EXERCISE GOAL ▸
Could you write out, word for word, the whole passage on backing Obama despite his drone strikes?
PROVIDED TEXT Block Start
I can respect the position that the tactical calculus I've laid out is somehow mistaken, though I tire of it being dismissed as if so obviously wrong that no argument need be marshaled against it. I am hardly the first to think that humans should sometimes "act only according to that maxim whereby you can, at the same time, will that it should become a universal law." I am hardly the first to recommend being the change you want to see. I can respect counterarguments, especially when advanced by utilitarians who have no deal-breakers of their own. But if you're a Democrat who has affirmed that you'd never vote for an opponent of gay equality, or a torturer, or someone caught using racial slurs, how can you vote for the guy who orders drone strikes that kill hundreds of innocents and terrorizes thousands more -- and who constantly hides the ugliest realities of his policy (while bragging about the terrorists it kills) so that Americans won't even have all the information sufficient to debate the matter for themselves?

How can you vilify Romney as a heartless plutocrat unfit for the presidency, and then enthusiastically recommend a guy who held Bradley Manning in solitary and killed a 16-year-old American kid? If you're a utilitarian who plans to vote for Obama, better to mournfully acknowledge that you regard him as the lesser of two evils, with all that phrase denotes.

But I don't see many Obama supporters feeling as reluctant as the circumstances warrant.

The whole liberal conceit that Obama is a good, enlightened man, while his opponent is a malign, hard-hearted cretin, depends on constructing a reality where the lives of non-Americans -- along with the lives of some American Muslims and whistleblowers -- just aren't valued. Alternatively, the less savory parts of Obama's tenure can just be repeatedly disappeared from the narrative of his first term, as so many left-leaning journalists, uncomfortable confronting the depths of the man's transgressions, have done over and over again.
PROVIDED TEXT Block End
DATA SEGMENT Block Start
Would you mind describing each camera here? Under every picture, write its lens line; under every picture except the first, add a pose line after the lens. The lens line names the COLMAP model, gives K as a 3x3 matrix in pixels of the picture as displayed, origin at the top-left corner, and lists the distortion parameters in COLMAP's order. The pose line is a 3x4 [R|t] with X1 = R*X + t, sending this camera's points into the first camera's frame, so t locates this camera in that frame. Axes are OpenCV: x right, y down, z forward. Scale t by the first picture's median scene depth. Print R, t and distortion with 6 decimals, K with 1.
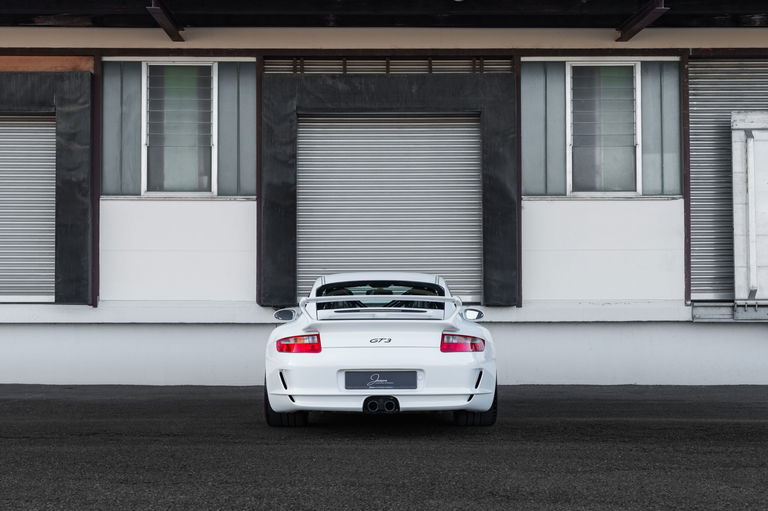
lens RADIAL K [[1042.4, 0, 327.6], [0, 1042.4, 283.2], [0, 0, 1]] dist [0.024766, 0.000000]
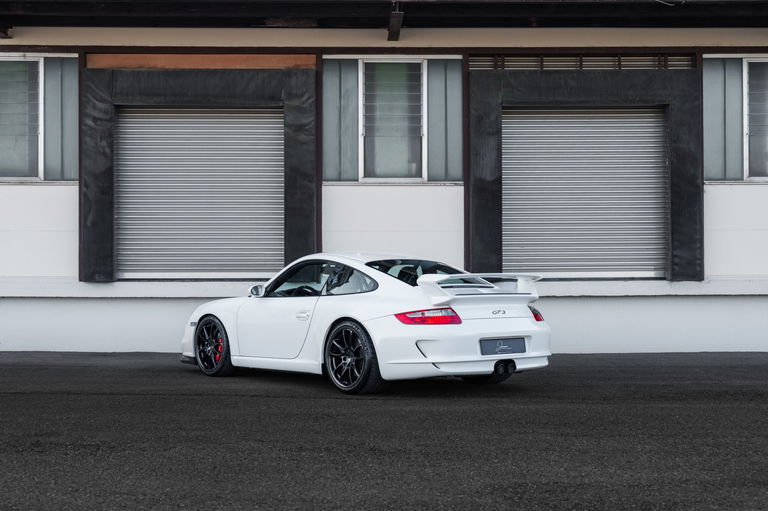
DATA SEGMENT Block End
TASK ANSWER ▸
I can respect the position that the tactical calculus I've laid out is somehow mistaken, though I tire of it being dismissed as if so obviously wrong that no argument need be marshaled against it. I am hardly the first to think that humans should sometimes "act only according to that maxim whereby you can, at the same time, will that it should become a universal law." I am hardly the first to recommend being the change you want to see. I can respect counterarguments, especially when advanced by utilitarians who have no deal-breakers of their own. But if you're a Democrat who has affirmed that you'd never vote for an opponent of gay equality, or a torturer, or someone caught using racial slurs, how can you vote for the guy who orders drone strikes that kill hundreds of innocents and terrorizes thousands more -- and who constantly hides the ugliest realities of his policy (while bragging about the terrorists it kills) so that Americans won't even have all the information sufficient to debate the matter for themselves?

How can you vilify Romney as a heartless plutocrat unfit for the presidency, and then enthusiastically recommend a guy who held Bradley Manning in solitary and killed a 16-year-old American kid? If you're a utilitarian who plans to vote for Obama, better to mournfully acknowledge that you regard him as the lesser of two evils, with all that phrase denotes.

But I don't see many Obama supporters feeling as reluctant as the circumstances warrant.

The whole liberal conceit that Obama is a good, enlightened man, while his opponent is a malign, hard-hearted cretin, depends on constructing a reality where the lives of non-Americans -- along with the lives of some American Muslims and whistleblowers -- just aren't valued. Alternatively, the less savory parts of Obama's tenure can just be repeatedly disappeared from the narrative of his first term, as so many left-leaning journalists, uncomfortable confronting the depths of the man's transgressions, have done over and over again.